Texto de lectura =>
++++++++++

Sin embargo, mientras busca una respuesta que defienda la libertad, la bondad o la justicia, el hombre choca con su límite; se ve tan limitado por naturaleza que todo esfuerzo parece inútil, como si fuera imposible llevar a cabo un solo acto libre de injusticia o contradicciones.
Somos todos como Moisés, que acompañó a través del desierto a los suyos; llegó a vislumbrar lo que después se convertiría en el Estado de Israel, sin poder pisar a la Tierra Prometida, pues Dios le había dicho: «Por tu temor, porque no me hiciste justicia, no llegarás a entrar en ella». Fue Josué, en efecto, quien entró con sus tropas para la conquista. Todos estamos como en el umbral de una tierra tan deseada como inalcanzable. Y por ello, quien tiene un aliento de vida se plantea la pregunta acerca de su éxito final.
Sólo la cruz de Cristo puede explicar y dar razón de todo lo que ha sucedido. Su muerte es la respuesta que Dios da a nuestros límites e injusticias. Fallarían las razones, faltaría una explicación adecuada si no existiese Cristo. Él marca la extrema victoria de Dios sobre la realidad humana. Pase lo que pase, la «misericordia» está en el trasfondo de todo lo humano. La misericordia: Dios vence el mal dentro de la historia con el bien, con una positividad que ofrece sentido a todo lo que sucede.
Pero a menudo el hombre no puede comprenderlo. No consigue comprender la única explicación que podría salvar a la historia del yugo del daño y la maldad. Entonces se produce algo increíble, lo más increíble: el hombre pretende juzgar a Dios. Me inquieta pensar en el futuro, en qué puede hacer el hombre si juzga a Dios como injusto por lo que sucede y no logra comprender. El hombre no puede. Para Dios todo es posible (Él es el misterio, y el hombre no puede entrar a menos que Él mismo le abra sus puertas) y quien le juzgase - por pura presunción - sería causa de una verdadera ruina. ¡La tragedia de Jesús fue ésta!
En cambio, la muerte y el destino de Cristo son la resurrección de la vida, la victoria sobre todo mal. Quienes Lo aceptan participan ya de la resurrección. Quienes no Lo aceptan porque no comprenden, destruyen el mundo.

++++++++++

Objetivo del ejercicio =>
Reproduce, por favor, tal cual el pasaje del texto de lectura que empieza en las palabras "Pero a menudo" y termina después de "Jesús fue ésta!". Basa tu trabajo solo en el texto de lectura.

++++++++++

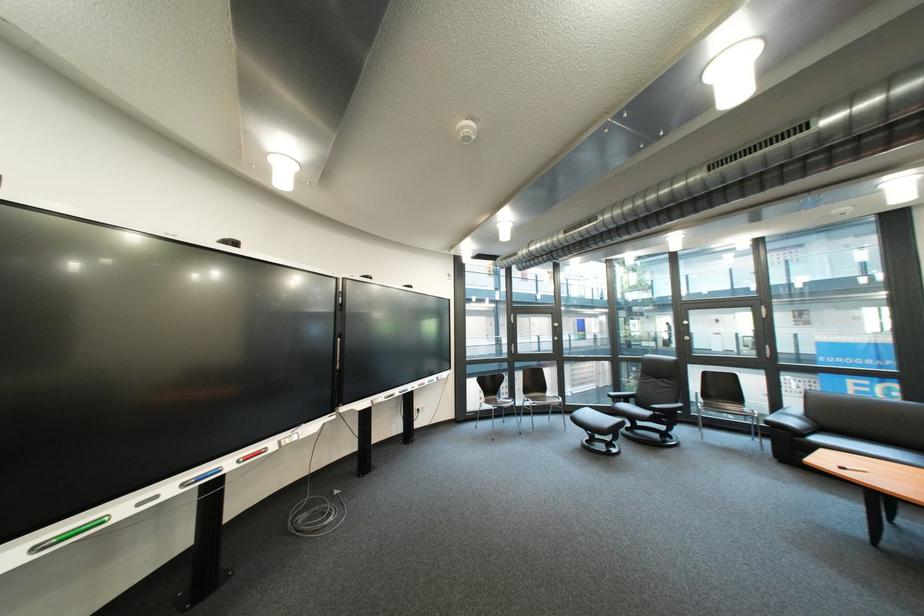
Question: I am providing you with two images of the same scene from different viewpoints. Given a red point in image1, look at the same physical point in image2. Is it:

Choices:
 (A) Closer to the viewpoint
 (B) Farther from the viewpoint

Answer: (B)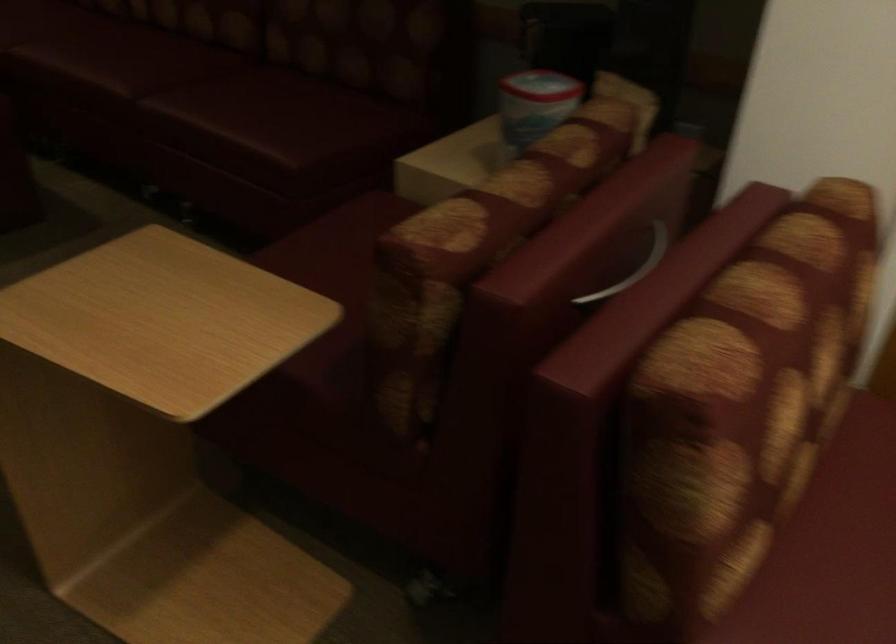
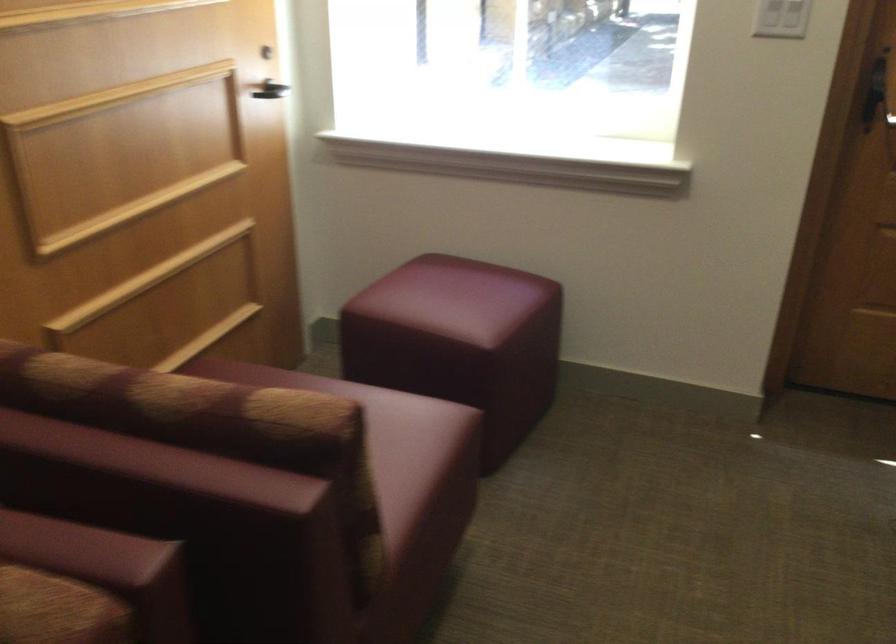
The point at (539, 287) is marked in the first image. Where is the corresponding point in the second image?

(82, 550)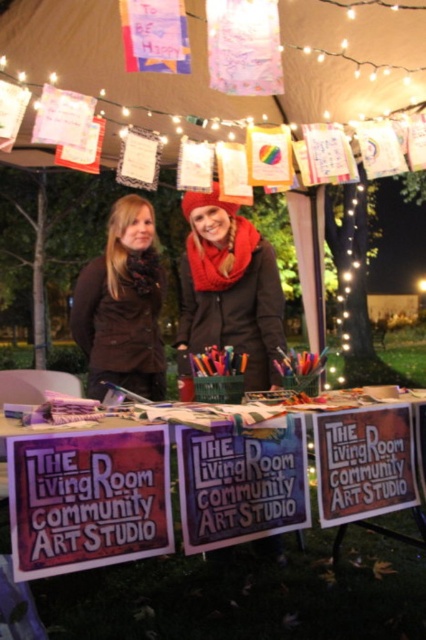
Question: Among these objects, which one is nearest to the camera?

Choices:
 (A) red scarf at center
 (B) paper banners at upper center
 (C) brown fuzzy vest at left
 (D) metallic purple sign at center

Answer: (D)

Question: Does metallic purple sign at center appear over paper banners at upper center?

Choices:
 (A) yes
 (B) no

Answer: (B)

Question: Considering the real-world distances, which object is farthest from the metallic purple sign at center?

Choices:
 (A) purple paper sign at center
 (B) red scarf at center
 (C) brown fuzzy vest at left

Answer: (C)

Question: Which of the following is the farthest from the observer?

Choices:
 (A) (11, 452)
 (B) (319, 96)
 (C) (97, 394)

Answer: (B)

Question: Does purple paper sign at center appear on the right side of brown fuzzy vest at left?

Choices:
 (A) no
 (B) yes

Answer: (B)

Question: Can you confirm if purple paper sign at center is smaller than red scarf at center?

Choices:
 (A) no
 (B) yes

Answer: (B)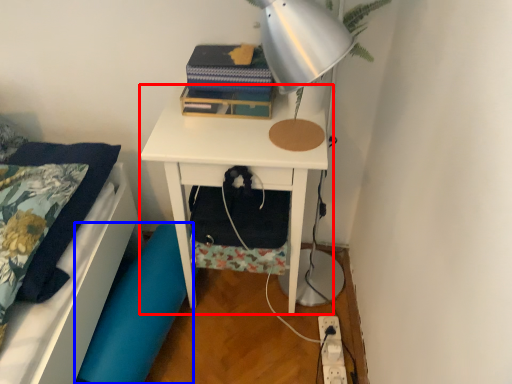
Question: Which object appears farthest to the camera in this image, nightstand (highlighted by a red box) or swivel chair (highlighted by a blue box)?

Choices:
 (A) nightstand
 (B) swivel chair

Answer: (B)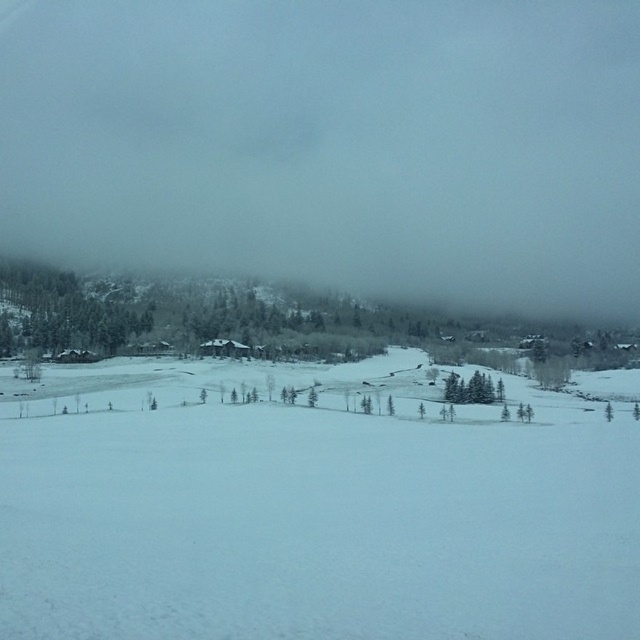
Question: Which object appears closest to the camera in this image?

Choices:
 (A) white fog at upper center
 (B) white snow ski slope at center

Answer: (B)

Question: Which object is closer to the camera taking this photo?

Choices:
 (A) white snow ski slope at center
 (B) white fog at upper center

Answer: (A)

Question: Can you confirm if white fog at upper center is smaller than white snow ski slope at center?

Choices:
 (A) no
 (B) yes

Answer: (A)

Question: Among these objects, which one is nearest to the camera?

Choices:
 (A) white snow ski slope at center
 (B) white fog at upper center

Answer: (A)

Question: Is white fog at upper center wider than white snow ski slope at center?

Choices:
 (A) yes
 (B) no

Answer: (A)

Question: Is white fog at upper center to the right of white snow ski slope at center from the viewer's perspective?

Choices:
 (A) no
 (B) yes

Answer: (A)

++++++++++

Solución del problema =>
Pero a menudo el hombre no puede comprenderlo. No consigue comprender la única explicación que podría salvar a la historia del yugo del daño y la maldad. Entonces se produce algo increíble, lo más increíble: el hombre pretende juzgar a Dios. Me inquieta pensar en el futuro, en qué puede hacer el hombre si juzga a Dios como injusto por lo que sucede y no logra comprender. El hombre no puede. Para Dios todo es posible (Él es el misterio, y el hombre no puede entrar a menos que Él mismo le abra sus puertas) y quien le juzgase - por pura presunción - sería causa de una verdadera ruina. ¡La tragedia de Jesús fue ésta!